**Problems and tasks**:
1. In the court opinion, why might the version shown differ from the official one, and where would the official version appear?
2. Duplicate everything in the court opinion from "1        HOOVER, P.J.   Jonathan Meenen" down to "played at trial.".

January 11, 2011


A. John Voelker

Acting Clerk of Court of Appeals







This opinion is subject to further editing.  If published, the official version will appear in the bound volume of the Official Reports. 


A party may file with the Supreme Court a petition to review an adverse decision by the Court of Appeals.  See Wis. Stat. § 808.10 and Rule 809.62. 





Appeal No. 


Cir. Ct. No.  2008CF666









State of Wisconsin,






Jonathan A. Meenen,







            APPEAL from a judgment of the circuit court for Outagamie County:  MARK J. MCGINNIS, Judge.  Affirmed. 

            Before Hoover, P.J., Peterson and Brunner, JJ.

1        HOOVER, P.J.   Jonathan Meenen appeals a judgment of conviction for first-degree sexual assault of a child.  Meenen argues the circuit court erroneously admitted other acts evidence.  We disagree and affirm.


2        Kerri F. reported on June 14, 2008 that her five-year-old daughter Hannah F. had been sexually abused.  Shortly thereafter, a specially-trained social worker interviewed Hannah.  During the interview, Hannah explained she was home sitting on the couch watching television with Meenen when he “made” her lick his “private.”  Hannah did not indicate how he “made” her do so.  She stated she licked it with her tongue on his skin and described it as round, pointing, and coming out of a hole in his pants.  Hannah said her mother was shopping, but her brothers and sister were home at the time.  A video recording of the interview was played at trial.

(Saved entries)

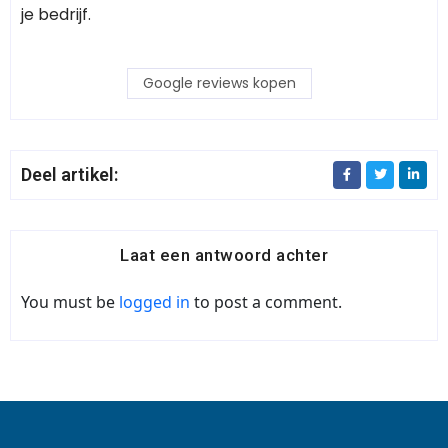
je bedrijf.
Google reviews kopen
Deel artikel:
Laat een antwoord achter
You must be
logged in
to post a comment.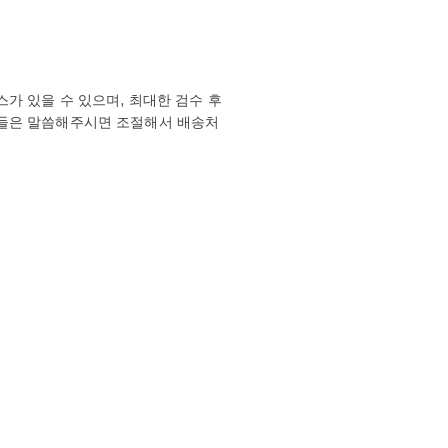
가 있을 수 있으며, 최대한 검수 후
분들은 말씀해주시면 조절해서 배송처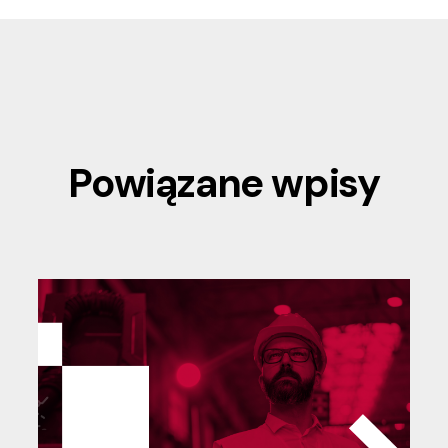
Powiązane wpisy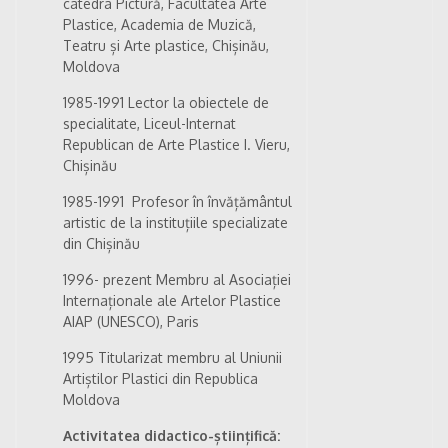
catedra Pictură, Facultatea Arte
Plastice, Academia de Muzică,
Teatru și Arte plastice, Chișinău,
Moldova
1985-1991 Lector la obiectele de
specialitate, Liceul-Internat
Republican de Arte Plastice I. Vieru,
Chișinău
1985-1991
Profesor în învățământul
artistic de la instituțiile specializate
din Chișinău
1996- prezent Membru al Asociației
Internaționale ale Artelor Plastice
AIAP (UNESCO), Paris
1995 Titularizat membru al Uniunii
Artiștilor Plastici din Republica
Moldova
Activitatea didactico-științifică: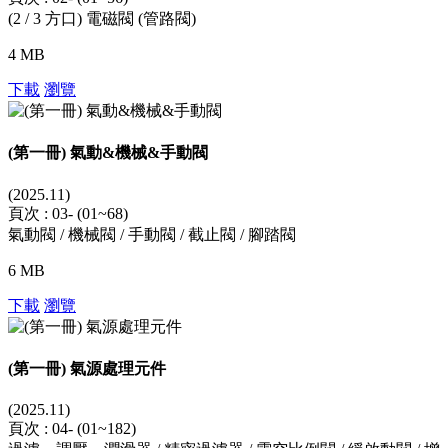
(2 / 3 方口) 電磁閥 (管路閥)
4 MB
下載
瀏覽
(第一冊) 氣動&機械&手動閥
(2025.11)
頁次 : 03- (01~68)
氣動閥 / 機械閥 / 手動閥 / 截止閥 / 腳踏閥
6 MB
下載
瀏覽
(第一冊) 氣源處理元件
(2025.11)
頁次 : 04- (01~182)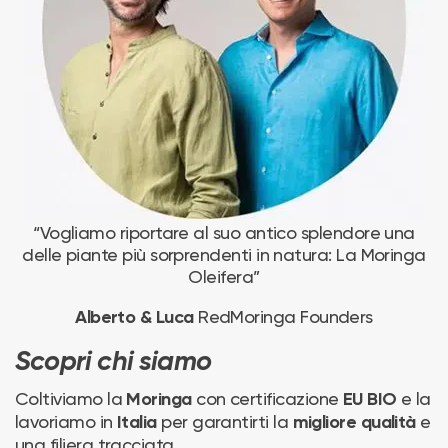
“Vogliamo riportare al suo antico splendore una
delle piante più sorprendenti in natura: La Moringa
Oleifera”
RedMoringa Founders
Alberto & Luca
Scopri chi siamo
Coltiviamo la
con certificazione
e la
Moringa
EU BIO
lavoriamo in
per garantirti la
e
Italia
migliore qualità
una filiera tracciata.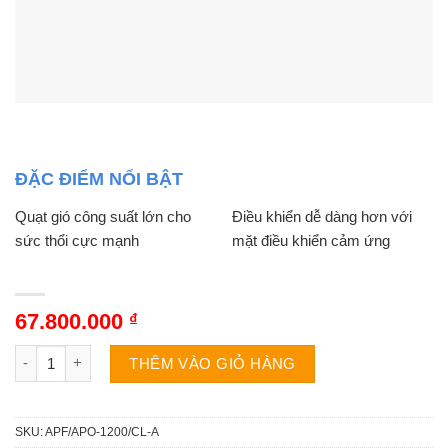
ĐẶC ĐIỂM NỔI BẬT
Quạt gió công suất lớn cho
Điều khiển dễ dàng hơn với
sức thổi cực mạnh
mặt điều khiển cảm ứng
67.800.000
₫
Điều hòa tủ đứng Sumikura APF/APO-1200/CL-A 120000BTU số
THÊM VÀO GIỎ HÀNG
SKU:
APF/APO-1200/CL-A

**Solutions to the exercise**:
1. The opinion is still subject to further editing. If it is published, the official version will appear in the bound volume of the Official Reports.

2.
1        HOOVER, P.J.   Jonathan Meenen appeals a judgment of conviction for first-degree sexual assault of a child.  Meenen argues the circuit court erroneously admitted other acts evidence.  We disagree and affirm.


2        Kerri F. reported on June 14, 2008 that her five-year-old daughter Hannah F. had been sexually abused.  Shortly thereafter, a specially-trained social worker interviewed Hannah.  During the interview, Hannah explained she was home sitting on the couch watching television with Meenen when he “made” her lick his “private.”  Hannah did not indicate how he “made” her do so.  She stated she licked it with her tongue on his skin and described it as round, pointing, and coming out of a hole in his pants.  Hannah said her mother was shopping, but her brothers and sister were home at the time.  A video recording of the interview was played at trial.